I don’t care where Zuckerberg lived. Someday—and I hope it’s soon—they’ll knock down the Science Center and build another one with a little more natural light. That’ll last another fifty years. Everything forgettable will be forgotten.

The flowers are wonderful because they’re the physical trace of two lifetimes of work dedicated to one beautiful, lasting, outrageous dream. To me, that dream manifests as the beauty of perfection and quiet dedication. The flowers are a tribute to tedium.

In the end, though, the exhibit is not about the flowers; it’s about the glassmakers.

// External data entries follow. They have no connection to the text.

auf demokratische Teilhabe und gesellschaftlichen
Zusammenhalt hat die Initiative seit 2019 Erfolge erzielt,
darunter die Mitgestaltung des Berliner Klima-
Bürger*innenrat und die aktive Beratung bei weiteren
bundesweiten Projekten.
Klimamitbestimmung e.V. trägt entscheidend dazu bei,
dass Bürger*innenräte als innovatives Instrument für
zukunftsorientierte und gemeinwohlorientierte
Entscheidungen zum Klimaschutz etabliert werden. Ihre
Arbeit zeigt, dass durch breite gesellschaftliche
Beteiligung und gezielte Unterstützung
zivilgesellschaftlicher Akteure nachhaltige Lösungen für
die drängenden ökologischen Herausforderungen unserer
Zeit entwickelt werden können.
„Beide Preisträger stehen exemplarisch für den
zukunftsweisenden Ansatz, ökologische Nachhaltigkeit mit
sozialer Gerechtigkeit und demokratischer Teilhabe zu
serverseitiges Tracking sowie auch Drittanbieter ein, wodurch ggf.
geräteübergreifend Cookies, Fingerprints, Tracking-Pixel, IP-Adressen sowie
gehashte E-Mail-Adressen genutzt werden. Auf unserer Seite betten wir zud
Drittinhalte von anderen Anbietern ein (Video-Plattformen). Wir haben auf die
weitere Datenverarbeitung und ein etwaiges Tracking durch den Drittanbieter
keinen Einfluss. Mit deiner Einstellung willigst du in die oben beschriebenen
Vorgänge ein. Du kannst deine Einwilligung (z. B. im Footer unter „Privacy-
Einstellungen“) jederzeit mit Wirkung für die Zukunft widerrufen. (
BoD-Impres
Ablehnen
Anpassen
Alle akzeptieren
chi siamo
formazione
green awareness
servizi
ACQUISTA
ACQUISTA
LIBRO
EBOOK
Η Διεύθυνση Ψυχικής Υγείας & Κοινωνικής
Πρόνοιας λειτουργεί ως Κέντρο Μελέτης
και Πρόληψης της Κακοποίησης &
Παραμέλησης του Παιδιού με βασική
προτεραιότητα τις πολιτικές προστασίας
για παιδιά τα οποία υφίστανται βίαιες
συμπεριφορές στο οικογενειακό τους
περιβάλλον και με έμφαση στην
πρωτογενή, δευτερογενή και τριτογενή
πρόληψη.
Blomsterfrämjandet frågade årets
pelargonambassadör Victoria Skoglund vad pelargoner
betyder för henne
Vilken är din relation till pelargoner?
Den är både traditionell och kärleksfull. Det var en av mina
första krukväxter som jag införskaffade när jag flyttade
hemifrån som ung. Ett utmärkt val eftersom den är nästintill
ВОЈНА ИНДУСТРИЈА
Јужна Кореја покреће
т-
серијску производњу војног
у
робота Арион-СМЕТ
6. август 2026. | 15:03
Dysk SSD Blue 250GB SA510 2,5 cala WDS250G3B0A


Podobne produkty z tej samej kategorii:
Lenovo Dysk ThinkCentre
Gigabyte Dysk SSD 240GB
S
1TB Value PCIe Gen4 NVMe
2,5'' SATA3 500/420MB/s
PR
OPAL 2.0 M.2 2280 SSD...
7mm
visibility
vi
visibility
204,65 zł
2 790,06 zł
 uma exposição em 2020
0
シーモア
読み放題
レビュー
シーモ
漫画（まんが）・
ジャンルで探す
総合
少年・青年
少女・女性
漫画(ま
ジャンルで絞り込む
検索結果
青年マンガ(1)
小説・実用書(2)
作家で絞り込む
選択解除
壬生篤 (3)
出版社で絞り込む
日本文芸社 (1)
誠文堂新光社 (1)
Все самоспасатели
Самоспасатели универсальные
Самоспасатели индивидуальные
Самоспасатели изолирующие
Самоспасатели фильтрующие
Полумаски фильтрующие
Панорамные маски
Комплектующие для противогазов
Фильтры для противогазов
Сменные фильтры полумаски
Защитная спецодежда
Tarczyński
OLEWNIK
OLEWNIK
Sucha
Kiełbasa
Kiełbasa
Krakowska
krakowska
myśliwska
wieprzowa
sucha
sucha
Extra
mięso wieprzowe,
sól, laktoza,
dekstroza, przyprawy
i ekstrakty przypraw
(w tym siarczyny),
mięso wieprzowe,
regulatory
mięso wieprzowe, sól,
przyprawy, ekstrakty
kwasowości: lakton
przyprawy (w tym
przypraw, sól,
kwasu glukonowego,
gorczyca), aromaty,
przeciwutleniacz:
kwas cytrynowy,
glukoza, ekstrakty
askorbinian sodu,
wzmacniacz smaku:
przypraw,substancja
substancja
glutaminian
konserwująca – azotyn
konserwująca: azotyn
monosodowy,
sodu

The achievement is magnificent, but the beauty is in the obsession, the patience of the execution, the carrying-on of the legacy, and the image of the man with his tools at the desk. In their own subtle way, the Blaschkas teach me how to think about the paradoxes of this school, where everyone has too many passions and there is never enough time.

Every time I take a guest to see the flowers, we always walk out slowly, in a trance, blinking in the brightness of the day. And then, before one of us checks his phone, and oh-look-at-the-time-where-should-we-eat-lunch, we stand together for a minute, in awe of the madness of art.

Eyck A. Freymann ’17 is a Crimson editorial writer in Quincy House.